Open MuellerJY opened this issue 8 months ago • 1 comments

First of all, deeply appreciated to this contribution.

Informed by the tutorial, I tried to use more girds in activation function approximation by model.refine() after training with less grids. However, NaN occurred in my training outputs.

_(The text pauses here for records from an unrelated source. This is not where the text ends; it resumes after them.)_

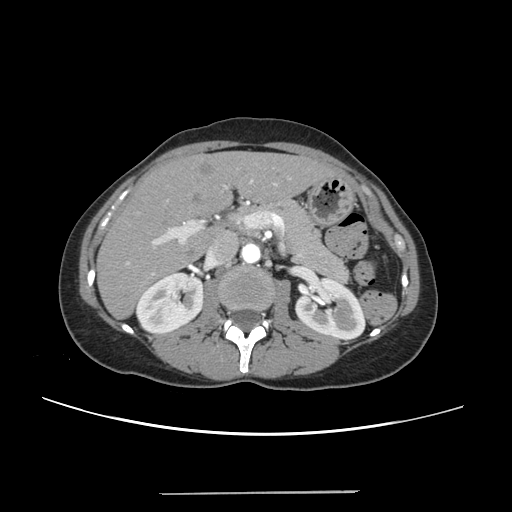
Contrast-enhanced abdominal CT, one axial slice. Slice 127 of 240 in the series (ordered by position). Intravenous contrast given. Soft-tissue window (W 400 / L 40 HU). 512 × 512 image matrix, field of view 371 × 371 mm. Case-level facts recorded for this patient, not image findings: patient: female, age 52 years at operation; diagnosis: colorectal cancer liver metastases, imaged before liver resection; multiple liver metastases: no; largest metastasis: 1.5 cm.
Outlined on this slice (manually delineated by an expert):
- liver: box from (x=99, y=152) to (x=332, y=317) px
- planned liver remnant (the part of the liver to remain after resection): (x=99, y=153)–(x=331, y=317)
- portal vein (with intrahepatic branches): (x=126, y=178)–(x=290, y=275)
- liver metastasis: (x=200, y=163)–(x=214, y=176)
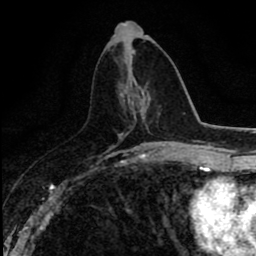
Breast MRI (dynamic contrast-enhanced), one axial slice; slice 36 of 80 in the series (ordered by position); cropped to one breast; dynamic contrast-enhanced series, time point 2 of 8 at this slice position (early post-contrast); 1.5 T; TE 2.7 ms, TR 6.8 ms; 256 × 256 image matrix, field of view 145 × 145 mm. Female patient.
Annotated regions visible in this slice (semi-automatic segmentation, software-assisted and operator-edited):
- enhancing-tissue mask used for the functional tumour volume (all voxels passing the contrast-enhancement thresholds inside the analysis volume; usually the tumour): bounding box (x1, y1, x2, y2) in pixels: (127, 104, 147, 134)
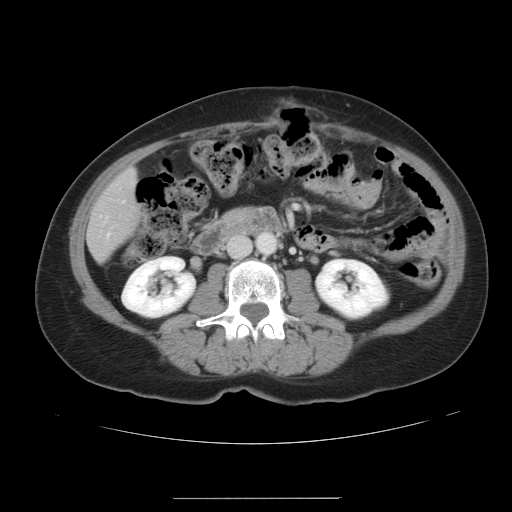
Contrast-enhanced abdominal CT, one axial slice; position 10 of 41 along the scan axis; intravenous contrast given; soft-tissue window (W 400 / L 40 HU); 5 mm slice thickness; 512 × 512 image matrix. Case-level facts recorded for this patient, not image findings: patient: male, age 50 years at operation; diagnosis: colorectal cancer liver metastases, imaged before liver resection; multiple liver metastases: yes; largest metastasis: 1.5 cm; disease in both lobes: yes.
Annotated regions visible in this slice (outlined manually by an expert reader):
- liver: bounding box <89,172,139,259> (left, top, right, bottom; pixels)
- planned liver remnant (the part of the liver to remain after resection): <89,172,139,259>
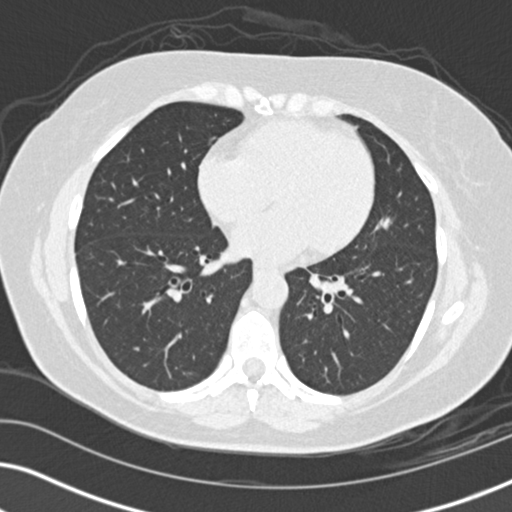
Low-dose screening chest CT, one axial slice; position 70 of 152 along the scan axis; reconstruction kernel B30f; 120 kVp; lung window (W 1500 / L -600 HU); 512 × 512 image matrix, field of view 330 × 330 mm.
Structures marked on this image (manually delineated by an expert):
- lesion 1 (tumor, upper lobe of left lung): bounding box (x1, y1, x2, y2) in pixels: (380, 218, 390, 228)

Unfortunately, I found that the NaN appeared just follow the application of model.refine().

How to settle it?

Apr 17 '25 01:04 MuellerJY

I experience the same issue. I have produced a small example to show the issue. I use pykan 0.2.8 installed in editable mode with python 3.11.13 and torch 2.7.1.

The example code is:

import torch
from kan import KAN
from tqdm import tqdm
device = torch.device("cuda" if torch.cuda.is_available() else "cpu")
print("Using device:", device)

def train(model,steps=100):
    # optimizer = LBFGS(kan_ae.parameters(), lr=1e-3, line_search_fn='strong_wolfe')
    optimizer = torch.optim.Adam(model.parameters(), lr=1e-3, weight_decay=1e-4)
    loss_fn = torch.nn.MSELoss()
    
    pbar = tqdm(range(steps), desc="Training KAN Autoencoder")

    for step in pbar:
        def closure():
            optimizer.zero_grad()
            # print("Reconstructing batch...")
            x_recon = model(x_batch)

            loss = loss_fn(x_recon,x_batch)
            # print("Calculating gradients...")
            loss.backward()
            return loss

        loss = optimizer.step(closure)
        if step % 5 == 0:
            current_loss = closure().item()
            pbar.set_description("Step: %d | Loss: %.3f" %
                                 (step, current_loss))
    return loss


## Example
batch_size = 500
num_elem = 100
x_batch = torch.rand(batch_size, num_elem, device=device)
kan_width=[num_elem,num_elem,num_elem]
k=3
G=3
kan_ae = KAN(width=kan_width, k=k, grid=G,symbolic_enabled=False).to(device=device)
kan_ae.update_grid_from_samples(x_batch)

# Train
loss_out = train(kan_ae,steps=100)

# Refine grid
kan_ae = kan_ae.refine(5)

# Train again.
loss_out = train(kan_ae,steps=100)

Which produced the output

Using device: cuda
checkpoint directory created: ./model
saving model version 0.0
Step: 95 | Loss: 0.074: 100%|██████████| 100/100 [00:01<00:00, 73.60it/s]
saving model version 0.1
Step: 95 | Loss: nan: 100%|██████████| 100/100 [00:00<00:00, 108.92it/s]

I have tried varying the widths, the grid sizes, the data dimensions. But in all cases, there are some coefficients that turn nan in the model, leading to nan outputs.

Jul 14 '25 13:07 FrejaTerpPetersen